---------- Data listing ----------
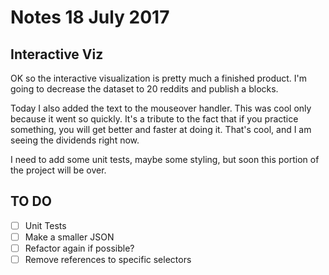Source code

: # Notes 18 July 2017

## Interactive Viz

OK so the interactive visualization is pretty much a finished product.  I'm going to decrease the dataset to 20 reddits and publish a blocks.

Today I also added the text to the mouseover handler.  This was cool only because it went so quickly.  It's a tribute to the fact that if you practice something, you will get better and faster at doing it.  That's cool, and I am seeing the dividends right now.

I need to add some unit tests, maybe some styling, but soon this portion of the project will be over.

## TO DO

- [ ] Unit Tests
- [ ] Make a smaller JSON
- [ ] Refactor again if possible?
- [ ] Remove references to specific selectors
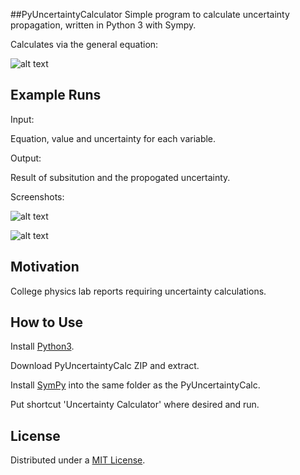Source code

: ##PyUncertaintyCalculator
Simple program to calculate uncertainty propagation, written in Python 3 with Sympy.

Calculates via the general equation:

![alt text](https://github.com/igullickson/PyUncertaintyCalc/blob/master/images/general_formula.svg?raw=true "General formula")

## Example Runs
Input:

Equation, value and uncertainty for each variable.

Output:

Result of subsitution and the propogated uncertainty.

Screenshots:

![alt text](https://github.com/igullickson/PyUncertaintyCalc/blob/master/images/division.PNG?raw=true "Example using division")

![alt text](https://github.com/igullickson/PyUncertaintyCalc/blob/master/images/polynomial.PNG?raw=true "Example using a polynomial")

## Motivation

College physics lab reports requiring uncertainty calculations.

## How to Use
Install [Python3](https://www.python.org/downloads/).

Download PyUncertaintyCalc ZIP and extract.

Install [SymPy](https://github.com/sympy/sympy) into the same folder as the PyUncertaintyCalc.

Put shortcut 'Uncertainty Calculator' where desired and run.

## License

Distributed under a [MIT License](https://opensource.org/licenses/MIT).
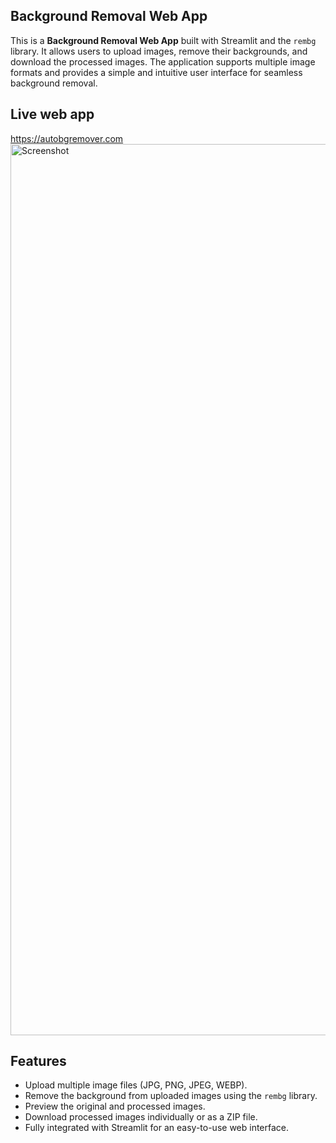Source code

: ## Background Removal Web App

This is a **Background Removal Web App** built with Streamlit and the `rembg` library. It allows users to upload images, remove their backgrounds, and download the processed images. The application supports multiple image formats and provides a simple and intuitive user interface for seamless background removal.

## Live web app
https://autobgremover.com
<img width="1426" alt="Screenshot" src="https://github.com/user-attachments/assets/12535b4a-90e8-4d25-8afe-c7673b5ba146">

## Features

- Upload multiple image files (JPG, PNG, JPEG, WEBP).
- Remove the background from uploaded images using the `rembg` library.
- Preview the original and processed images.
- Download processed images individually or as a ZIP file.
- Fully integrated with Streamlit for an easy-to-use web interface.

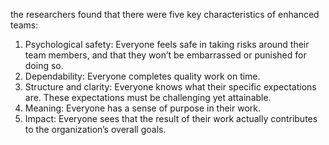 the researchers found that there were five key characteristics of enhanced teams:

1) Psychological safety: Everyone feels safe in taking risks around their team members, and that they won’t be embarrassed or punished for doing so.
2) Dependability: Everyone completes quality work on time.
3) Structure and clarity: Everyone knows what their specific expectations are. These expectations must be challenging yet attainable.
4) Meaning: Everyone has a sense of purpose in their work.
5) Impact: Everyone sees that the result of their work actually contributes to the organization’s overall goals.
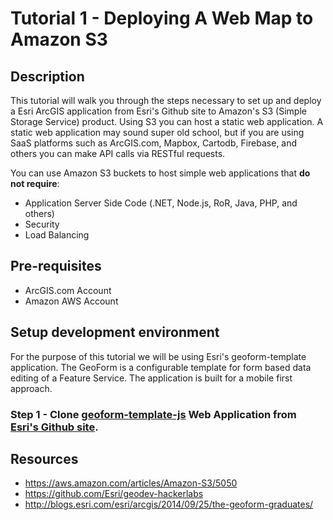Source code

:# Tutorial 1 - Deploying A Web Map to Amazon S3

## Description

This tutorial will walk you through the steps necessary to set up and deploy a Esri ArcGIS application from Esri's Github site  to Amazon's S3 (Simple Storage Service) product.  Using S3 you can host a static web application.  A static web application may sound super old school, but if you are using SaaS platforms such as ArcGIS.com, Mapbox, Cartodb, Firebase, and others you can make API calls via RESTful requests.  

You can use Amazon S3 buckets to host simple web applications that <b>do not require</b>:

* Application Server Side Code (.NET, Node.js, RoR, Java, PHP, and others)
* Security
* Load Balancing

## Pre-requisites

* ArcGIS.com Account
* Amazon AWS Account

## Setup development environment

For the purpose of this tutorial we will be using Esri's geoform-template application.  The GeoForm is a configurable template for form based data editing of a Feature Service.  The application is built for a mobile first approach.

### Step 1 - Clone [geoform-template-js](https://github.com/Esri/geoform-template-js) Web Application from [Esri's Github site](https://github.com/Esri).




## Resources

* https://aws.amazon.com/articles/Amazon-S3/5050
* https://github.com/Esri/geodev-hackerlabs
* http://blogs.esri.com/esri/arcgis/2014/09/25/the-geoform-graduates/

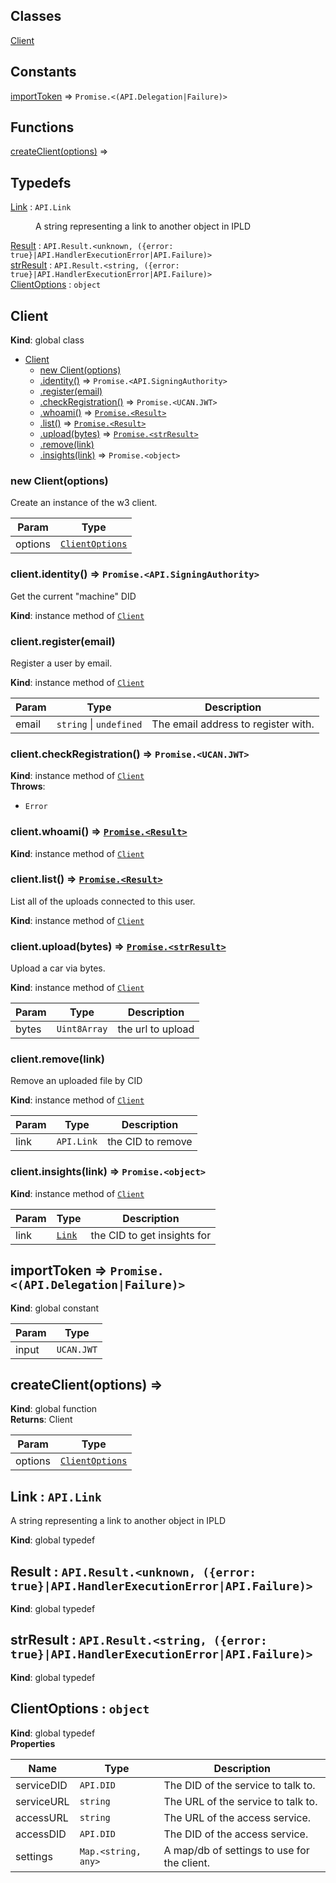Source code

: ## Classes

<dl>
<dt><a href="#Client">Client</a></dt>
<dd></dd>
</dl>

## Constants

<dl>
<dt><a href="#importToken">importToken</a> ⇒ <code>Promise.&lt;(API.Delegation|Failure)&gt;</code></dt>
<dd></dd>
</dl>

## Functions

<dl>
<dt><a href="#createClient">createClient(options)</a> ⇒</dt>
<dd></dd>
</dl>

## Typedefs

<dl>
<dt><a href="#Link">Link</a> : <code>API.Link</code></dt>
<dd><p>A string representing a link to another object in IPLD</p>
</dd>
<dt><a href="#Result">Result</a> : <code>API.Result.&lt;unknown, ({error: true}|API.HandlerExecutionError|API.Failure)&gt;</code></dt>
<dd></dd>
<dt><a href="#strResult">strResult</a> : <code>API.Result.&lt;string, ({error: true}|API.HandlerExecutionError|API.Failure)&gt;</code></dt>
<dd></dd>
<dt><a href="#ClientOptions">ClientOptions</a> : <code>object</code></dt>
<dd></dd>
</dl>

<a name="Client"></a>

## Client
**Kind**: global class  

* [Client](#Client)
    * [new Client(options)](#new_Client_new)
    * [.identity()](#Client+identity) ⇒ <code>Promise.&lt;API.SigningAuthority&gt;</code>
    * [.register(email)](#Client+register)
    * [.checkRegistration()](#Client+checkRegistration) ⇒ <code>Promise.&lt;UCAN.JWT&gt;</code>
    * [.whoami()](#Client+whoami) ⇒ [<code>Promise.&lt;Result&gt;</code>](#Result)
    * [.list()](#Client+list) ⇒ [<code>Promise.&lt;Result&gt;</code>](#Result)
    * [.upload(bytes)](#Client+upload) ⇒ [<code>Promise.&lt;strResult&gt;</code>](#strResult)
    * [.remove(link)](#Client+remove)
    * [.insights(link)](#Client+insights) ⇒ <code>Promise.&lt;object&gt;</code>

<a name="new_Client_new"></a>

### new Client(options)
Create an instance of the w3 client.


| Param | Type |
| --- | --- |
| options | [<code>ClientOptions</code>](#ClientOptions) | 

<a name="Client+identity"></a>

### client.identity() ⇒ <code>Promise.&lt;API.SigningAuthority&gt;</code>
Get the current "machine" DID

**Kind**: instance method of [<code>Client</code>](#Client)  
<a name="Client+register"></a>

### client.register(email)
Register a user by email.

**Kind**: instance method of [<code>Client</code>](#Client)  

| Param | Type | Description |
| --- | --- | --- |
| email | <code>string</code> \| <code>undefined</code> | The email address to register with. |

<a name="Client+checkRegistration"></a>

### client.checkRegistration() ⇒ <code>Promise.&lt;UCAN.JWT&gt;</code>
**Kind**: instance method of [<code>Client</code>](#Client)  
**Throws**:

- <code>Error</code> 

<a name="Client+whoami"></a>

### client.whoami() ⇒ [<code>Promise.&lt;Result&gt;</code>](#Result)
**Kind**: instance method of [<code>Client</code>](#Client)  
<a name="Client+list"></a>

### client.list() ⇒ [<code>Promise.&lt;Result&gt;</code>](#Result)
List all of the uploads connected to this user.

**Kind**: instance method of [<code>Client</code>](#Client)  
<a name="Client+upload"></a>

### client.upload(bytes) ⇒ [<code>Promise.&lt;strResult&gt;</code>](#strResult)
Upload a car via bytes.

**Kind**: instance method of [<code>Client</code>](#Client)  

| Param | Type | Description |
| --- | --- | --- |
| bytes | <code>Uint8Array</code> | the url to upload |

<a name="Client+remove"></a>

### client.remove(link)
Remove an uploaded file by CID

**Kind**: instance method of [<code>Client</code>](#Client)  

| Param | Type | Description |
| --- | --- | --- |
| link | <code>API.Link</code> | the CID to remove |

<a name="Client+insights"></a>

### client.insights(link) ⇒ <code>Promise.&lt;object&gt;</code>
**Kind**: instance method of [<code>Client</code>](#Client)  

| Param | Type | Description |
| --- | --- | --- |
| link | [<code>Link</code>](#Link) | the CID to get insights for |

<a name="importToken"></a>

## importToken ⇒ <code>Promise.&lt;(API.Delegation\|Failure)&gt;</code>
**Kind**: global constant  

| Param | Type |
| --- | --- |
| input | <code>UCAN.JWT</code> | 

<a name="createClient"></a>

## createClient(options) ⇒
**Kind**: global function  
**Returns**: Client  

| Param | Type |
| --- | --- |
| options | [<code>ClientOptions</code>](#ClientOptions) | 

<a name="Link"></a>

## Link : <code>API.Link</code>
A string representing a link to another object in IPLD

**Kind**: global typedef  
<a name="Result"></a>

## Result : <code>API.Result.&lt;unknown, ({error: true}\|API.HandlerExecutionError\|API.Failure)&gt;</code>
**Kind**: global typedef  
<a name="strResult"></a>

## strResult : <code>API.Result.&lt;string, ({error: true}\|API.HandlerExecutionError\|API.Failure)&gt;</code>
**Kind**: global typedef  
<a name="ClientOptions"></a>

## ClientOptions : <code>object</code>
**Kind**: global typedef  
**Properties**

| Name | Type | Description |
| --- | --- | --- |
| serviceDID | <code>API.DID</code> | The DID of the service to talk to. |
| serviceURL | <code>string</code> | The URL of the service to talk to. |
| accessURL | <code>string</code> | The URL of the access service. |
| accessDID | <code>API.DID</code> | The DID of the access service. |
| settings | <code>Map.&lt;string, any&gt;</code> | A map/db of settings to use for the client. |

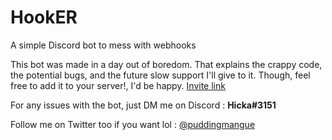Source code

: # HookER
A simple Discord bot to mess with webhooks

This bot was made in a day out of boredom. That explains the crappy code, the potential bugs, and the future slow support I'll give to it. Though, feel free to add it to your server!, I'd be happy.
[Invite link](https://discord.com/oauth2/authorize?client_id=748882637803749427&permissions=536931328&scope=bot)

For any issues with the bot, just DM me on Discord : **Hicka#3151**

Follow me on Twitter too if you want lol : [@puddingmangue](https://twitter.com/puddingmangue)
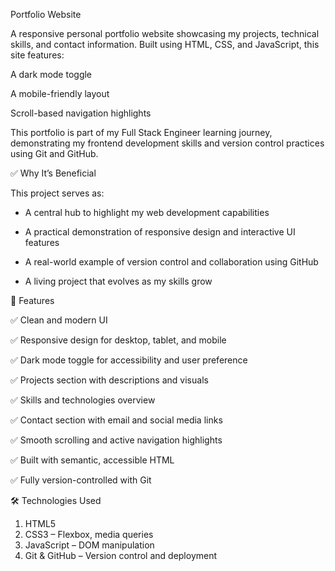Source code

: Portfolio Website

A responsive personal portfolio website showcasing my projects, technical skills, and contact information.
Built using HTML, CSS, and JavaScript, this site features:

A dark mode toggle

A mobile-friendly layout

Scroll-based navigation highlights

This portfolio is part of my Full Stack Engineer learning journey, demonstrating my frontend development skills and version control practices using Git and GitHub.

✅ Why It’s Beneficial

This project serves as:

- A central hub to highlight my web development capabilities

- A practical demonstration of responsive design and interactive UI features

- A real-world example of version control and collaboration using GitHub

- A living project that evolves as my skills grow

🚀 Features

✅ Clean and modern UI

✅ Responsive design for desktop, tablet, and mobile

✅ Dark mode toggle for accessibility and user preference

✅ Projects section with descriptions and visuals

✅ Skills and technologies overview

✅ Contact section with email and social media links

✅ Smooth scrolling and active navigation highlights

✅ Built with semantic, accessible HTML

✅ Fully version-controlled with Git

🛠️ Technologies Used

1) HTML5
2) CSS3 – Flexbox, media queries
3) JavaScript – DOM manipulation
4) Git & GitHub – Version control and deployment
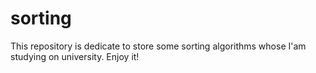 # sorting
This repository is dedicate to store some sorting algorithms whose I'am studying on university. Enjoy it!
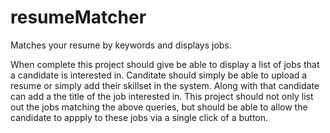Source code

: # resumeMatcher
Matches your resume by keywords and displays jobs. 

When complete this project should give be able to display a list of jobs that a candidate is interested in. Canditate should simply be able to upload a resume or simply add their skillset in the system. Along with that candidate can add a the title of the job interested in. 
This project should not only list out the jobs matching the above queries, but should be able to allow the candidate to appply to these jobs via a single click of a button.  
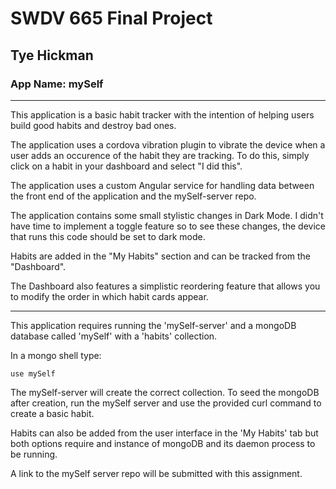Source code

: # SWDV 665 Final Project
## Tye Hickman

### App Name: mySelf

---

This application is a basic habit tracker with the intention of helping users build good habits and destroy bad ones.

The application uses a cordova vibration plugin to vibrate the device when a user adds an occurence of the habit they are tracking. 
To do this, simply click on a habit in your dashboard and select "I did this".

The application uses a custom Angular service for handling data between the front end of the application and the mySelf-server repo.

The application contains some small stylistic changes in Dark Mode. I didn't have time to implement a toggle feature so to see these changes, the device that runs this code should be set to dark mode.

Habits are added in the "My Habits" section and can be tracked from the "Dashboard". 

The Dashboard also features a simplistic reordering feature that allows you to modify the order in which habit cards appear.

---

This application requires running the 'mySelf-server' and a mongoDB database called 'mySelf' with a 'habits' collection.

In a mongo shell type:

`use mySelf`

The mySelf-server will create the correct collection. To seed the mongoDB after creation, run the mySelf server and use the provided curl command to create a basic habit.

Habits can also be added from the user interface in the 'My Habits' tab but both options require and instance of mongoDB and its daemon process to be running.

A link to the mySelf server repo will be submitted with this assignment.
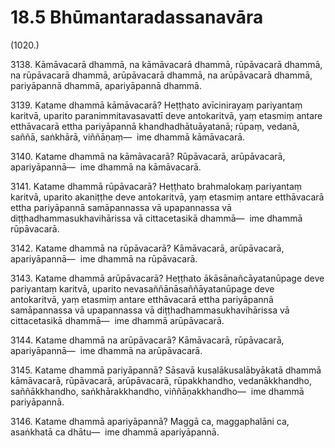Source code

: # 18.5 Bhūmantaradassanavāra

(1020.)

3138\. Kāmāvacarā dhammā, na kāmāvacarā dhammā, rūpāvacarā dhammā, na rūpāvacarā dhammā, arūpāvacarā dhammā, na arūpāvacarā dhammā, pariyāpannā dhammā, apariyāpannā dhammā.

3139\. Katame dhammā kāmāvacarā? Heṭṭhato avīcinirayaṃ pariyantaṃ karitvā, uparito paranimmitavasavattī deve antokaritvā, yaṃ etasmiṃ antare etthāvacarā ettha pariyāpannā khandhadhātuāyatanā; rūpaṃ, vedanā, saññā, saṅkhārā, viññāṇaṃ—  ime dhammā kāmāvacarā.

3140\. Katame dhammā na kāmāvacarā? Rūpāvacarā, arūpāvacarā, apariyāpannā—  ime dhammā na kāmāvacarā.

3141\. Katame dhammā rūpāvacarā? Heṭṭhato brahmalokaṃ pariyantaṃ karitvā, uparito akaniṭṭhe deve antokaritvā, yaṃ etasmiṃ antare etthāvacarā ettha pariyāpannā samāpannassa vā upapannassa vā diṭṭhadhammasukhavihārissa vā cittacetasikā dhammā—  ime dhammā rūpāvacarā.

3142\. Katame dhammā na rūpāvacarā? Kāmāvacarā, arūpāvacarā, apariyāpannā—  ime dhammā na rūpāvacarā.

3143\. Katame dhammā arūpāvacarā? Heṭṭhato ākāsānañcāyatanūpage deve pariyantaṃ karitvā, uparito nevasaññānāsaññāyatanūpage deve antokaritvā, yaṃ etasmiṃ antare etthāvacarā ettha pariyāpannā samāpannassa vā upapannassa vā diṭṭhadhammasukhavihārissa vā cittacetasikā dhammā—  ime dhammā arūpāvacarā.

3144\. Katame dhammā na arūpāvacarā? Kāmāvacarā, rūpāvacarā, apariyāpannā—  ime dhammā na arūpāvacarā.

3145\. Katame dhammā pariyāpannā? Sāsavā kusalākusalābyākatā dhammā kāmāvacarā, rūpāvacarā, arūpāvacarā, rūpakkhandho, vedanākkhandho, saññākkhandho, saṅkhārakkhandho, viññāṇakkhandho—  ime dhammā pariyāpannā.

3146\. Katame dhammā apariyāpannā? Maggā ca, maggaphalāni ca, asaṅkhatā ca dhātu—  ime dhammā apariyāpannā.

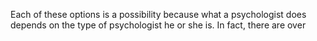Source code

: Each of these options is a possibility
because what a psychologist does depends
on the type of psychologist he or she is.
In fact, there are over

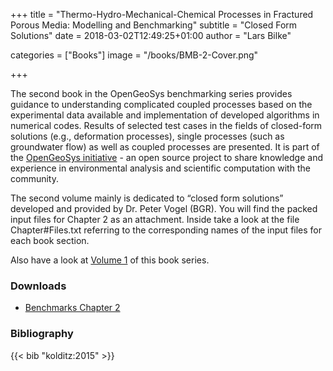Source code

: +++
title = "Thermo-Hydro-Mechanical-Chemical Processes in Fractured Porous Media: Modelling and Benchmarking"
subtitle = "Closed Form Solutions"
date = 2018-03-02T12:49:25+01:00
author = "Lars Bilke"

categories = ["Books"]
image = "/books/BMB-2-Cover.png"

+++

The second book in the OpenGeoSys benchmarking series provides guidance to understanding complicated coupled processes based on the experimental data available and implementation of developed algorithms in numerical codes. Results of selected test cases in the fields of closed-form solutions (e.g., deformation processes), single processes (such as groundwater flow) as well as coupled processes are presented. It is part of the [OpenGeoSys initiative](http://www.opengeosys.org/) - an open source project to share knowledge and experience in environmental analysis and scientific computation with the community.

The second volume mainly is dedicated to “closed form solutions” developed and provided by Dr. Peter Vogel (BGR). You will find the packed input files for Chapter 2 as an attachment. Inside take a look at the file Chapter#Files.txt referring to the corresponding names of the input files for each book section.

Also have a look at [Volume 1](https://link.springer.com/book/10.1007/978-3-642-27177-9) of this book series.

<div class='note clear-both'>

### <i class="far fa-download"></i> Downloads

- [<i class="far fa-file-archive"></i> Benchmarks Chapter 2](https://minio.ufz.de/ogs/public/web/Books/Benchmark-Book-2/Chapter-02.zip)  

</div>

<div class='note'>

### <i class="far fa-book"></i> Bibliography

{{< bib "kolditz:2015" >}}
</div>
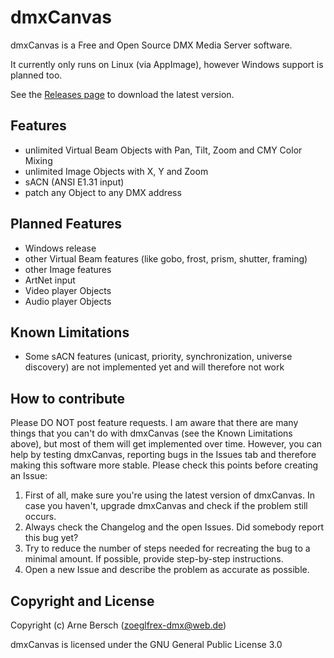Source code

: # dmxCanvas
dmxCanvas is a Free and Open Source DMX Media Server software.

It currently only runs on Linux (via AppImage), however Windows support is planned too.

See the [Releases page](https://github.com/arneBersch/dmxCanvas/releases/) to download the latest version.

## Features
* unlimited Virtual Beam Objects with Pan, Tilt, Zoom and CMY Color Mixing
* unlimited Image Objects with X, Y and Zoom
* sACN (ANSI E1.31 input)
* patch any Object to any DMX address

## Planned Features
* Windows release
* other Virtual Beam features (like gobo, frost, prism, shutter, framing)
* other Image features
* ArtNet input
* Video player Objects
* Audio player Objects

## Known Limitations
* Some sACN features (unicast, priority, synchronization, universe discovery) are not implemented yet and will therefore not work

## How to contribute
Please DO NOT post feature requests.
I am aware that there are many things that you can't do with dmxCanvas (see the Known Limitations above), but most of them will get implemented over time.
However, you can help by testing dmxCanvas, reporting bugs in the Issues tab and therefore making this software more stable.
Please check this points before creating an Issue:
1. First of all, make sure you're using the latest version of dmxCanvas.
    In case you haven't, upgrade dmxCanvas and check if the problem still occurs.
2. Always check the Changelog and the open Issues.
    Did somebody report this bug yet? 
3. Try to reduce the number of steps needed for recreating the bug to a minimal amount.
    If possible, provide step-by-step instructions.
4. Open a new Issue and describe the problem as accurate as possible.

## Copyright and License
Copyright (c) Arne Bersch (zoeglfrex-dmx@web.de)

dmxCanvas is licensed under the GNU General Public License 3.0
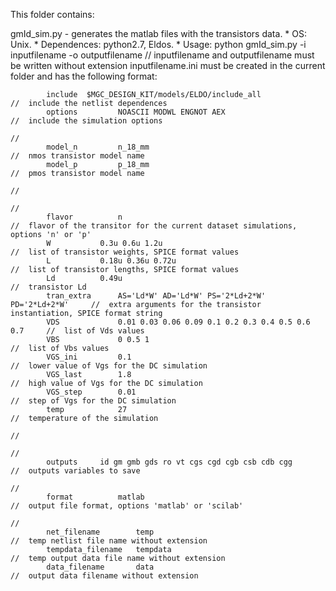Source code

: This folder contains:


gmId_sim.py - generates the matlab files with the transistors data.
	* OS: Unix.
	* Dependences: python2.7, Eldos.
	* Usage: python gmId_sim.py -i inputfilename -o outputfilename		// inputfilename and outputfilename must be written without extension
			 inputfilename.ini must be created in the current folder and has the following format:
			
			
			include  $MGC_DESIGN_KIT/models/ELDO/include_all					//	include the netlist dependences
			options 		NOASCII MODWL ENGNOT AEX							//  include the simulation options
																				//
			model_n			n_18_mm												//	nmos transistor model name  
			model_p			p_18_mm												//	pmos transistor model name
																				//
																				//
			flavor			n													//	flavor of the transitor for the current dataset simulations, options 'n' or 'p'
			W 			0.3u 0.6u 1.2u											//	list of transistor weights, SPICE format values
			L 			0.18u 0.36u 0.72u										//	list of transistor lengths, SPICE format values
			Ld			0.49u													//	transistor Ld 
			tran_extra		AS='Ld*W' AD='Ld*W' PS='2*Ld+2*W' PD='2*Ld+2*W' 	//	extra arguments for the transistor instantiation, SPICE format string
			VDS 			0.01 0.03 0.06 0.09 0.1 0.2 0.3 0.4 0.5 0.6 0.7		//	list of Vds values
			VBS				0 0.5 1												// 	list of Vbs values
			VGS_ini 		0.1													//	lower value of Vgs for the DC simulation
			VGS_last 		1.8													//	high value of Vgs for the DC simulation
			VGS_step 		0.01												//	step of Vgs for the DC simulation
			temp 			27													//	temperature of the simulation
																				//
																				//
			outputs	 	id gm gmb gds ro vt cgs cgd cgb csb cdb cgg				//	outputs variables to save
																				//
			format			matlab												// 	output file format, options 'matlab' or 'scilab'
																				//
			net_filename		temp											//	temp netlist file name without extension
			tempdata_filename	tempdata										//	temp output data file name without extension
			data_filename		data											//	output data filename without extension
----------
**Task objective:**
All lines from the beginning of the entries above to the line containing "Calculates via the", inclusive, should be printed exactly, apart from the pictures.

**Task output:**
Source code

: # Notes 18 July 2017

## Interactive Viz

OK so the interactive visualization is pretty much a finished product.  I'm going to decrease the dataset to 20 reddits and publish a blocks.

Today I also added the text to the mouseover handler.  This was cool only because it went so quickly.  It's a tribute to the fact that if you practice something, you will get better and faster at doing it.  That's cool, and I am seeing the dividends right now.

I need to add some unit tests, maybe some styling, but soon this portion of the project will be over.

## TO DO

- [ ] Unit Tests
- [ ] Make a smaller JSON
- [ ] Refactor again if possible?
- [ ] Remove references to specific selectors
Source code

: ##PyUncertaintyCalculator
Simple program to calculate uncertainty propagation, written in Python 3 with Sympy.

Calculates via the general equation:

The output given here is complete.